The train will make the regular stops between the Santa Fe Depot and Albuquerque. Tickets will be $25 round-trip, which includes the train and shuttle service, at santafeopera.org.

“We were able to come up with a price that we felt would be accessible for a large number of people,” Meya said.

The shuttle service back to the station will begin 15 minutes after the night’s opera ends, and precautions are being set in place to ensure that no patron misses their train home. Those who purchase the train ticket will be put on a list that will be checked on the shuttle to the opera and the shuttle back.

“The drivers for the shuttles will have communication with the main dispatch with Rail Runner, and so the train will not leave until all the passengers have been returned to the railyard and are on board,” Meya said.

The train service will not be exclusive to those attending the opera, but available for any late-night goers in Santa Fe seeking a train back to Albuquerque. Meya said the Santa Fe Opera has been referring to it as “Summer Nights in Santa Fe” and hopes people will utilize the service to come up in the afternoons, grab dinner and explore Santa Fe nightlife.
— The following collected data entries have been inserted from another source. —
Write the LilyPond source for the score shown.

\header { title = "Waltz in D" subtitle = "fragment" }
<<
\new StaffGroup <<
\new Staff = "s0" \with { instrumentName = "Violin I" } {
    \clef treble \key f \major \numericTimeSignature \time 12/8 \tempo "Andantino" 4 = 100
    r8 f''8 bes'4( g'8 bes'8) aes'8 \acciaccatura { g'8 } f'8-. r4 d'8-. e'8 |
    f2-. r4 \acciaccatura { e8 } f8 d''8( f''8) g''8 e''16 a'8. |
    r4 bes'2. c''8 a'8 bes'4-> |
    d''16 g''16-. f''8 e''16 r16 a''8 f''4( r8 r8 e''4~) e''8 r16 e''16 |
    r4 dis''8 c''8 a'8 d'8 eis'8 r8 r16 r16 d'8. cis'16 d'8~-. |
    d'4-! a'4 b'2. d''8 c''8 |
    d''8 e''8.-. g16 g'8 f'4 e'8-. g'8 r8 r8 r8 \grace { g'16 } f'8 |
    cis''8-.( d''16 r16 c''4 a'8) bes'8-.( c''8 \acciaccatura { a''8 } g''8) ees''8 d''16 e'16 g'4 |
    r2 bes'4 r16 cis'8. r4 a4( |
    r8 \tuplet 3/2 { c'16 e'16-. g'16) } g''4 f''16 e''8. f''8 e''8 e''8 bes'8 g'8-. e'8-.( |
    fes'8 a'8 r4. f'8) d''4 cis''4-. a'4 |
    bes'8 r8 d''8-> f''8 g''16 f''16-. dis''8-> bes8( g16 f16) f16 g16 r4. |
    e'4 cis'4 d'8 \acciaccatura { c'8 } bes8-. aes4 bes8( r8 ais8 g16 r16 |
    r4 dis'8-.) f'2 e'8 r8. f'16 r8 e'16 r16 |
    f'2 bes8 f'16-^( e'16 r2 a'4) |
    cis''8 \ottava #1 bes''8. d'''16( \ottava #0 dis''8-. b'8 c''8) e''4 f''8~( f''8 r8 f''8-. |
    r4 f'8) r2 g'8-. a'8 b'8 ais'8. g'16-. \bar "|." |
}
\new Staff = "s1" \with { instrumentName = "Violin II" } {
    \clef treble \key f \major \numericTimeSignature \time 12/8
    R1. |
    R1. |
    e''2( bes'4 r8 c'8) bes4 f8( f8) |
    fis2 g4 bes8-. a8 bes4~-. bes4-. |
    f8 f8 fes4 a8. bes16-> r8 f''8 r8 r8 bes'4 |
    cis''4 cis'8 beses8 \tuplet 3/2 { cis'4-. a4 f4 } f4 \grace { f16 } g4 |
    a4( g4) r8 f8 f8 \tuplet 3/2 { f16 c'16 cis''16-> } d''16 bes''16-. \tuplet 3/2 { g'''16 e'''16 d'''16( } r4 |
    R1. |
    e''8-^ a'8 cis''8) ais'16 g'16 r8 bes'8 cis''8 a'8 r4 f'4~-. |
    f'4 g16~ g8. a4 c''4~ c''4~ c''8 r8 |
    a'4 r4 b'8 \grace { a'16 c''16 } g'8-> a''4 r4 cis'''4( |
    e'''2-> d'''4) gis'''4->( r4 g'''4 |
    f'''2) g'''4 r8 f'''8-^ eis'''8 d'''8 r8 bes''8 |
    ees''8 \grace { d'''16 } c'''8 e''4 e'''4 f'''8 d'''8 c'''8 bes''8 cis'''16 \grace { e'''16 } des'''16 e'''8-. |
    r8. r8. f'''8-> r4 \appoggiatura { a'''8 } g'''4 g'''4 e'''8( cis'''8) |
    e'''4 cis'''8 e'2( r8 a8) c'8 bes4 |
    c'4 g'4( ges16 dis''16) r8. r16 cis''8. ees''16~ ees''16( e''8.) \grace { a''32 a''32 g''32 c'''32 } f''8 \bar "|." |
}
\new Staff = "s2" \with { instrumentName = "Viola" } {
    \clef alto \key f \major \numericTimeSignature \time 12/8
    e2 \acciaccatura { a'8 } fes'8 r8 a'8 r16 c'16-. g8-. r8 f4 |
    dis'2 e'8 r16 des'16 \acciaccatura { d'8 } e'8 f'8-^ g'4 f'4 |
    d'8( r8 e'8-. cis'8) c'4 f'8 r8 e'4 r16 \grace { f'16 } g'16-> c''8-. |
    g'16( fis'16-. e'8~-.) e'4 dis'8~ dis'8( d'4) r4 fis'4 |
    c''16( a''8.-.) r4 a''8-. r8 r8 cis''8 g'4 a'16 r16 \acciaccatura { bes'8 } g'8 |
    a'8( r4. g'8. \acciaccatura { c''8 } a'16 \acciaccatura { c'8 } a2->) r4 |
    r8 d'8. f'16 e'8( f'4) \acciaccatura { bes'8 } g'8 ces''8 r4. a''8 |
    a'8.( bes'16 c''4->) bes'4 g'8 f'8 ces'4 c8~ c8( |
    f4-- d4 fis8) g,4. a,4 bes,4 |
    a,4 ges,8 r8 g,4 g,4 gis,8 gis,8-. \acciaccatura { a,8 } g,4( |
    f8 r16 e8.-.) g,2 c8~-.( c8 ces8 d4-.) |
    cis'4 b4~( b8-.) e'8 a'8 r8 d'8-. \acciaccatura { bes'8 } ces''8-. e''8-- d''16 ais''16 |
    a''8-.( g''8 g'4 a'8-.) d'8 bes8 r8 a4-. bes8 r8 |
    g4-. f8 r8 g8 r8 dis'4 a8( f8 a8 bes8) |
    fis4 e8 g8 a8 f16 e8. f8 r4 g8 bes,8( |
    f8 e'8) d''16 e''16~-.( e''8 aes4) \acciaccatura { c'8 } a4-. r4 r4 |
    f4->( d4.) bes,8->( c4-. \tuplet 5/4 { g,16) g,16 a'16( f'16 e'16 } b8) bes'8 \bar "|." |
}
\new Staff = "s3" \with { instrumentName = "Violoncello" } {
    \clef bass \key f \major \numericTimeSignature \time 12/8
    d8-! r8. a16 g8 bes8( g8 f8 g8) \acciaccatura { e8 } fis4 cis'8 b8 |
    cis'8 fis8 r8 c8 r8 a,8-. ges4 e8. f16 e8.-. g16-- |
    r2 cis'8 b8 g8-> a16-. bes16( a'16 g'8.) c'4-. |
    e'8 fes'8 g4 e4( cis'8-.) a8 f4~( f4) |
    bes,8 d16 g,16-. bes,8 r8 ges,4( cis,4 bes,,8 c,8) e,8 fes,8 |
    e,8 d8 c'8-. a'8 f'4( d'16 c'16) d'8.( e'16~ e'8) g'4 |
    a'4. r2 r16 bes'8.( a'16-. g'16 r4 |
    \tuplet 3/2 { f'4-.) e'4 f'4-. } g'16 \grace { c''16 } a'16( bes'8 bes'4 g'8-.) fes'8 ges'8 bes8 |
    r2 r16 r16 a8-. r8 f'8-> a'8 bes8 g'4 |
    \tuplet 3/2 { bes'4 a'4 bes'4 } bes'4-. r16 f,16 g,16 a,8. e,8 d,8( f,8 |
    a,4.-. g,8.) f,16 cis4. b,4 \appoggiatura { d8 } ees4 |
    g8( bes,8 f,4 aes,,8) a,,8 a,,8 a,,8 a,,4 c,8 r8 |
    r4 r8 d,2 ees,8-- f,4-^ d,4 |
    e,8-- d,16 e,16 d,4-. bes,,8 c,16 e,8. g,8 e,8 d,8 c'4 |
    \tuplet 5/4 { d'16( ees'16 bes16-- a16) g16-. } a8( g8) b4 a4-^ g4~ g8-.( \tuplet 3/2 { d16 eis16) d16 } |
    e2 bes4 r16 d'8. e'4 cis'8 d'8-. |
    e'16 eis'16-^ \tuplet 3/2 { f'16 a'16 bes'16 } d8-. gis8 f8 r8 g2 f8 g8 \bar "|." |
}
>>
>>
The train back to Albuquerque will typically depart between 11 p.m. and 12:30 a.m., depending on performance runtime, with the longest-running show of the season, “Die Walküre,” which starts on July 26, having a predicted 1 a.m. departure.

The Santa Fe Opera aims to continue this partnership into future seasons to further enhance accessibility for attendees.

“This will be our first year doing it, but we have every intention of continuing it, as long as Rail Runner continues to be willing to work with us,” Meya said.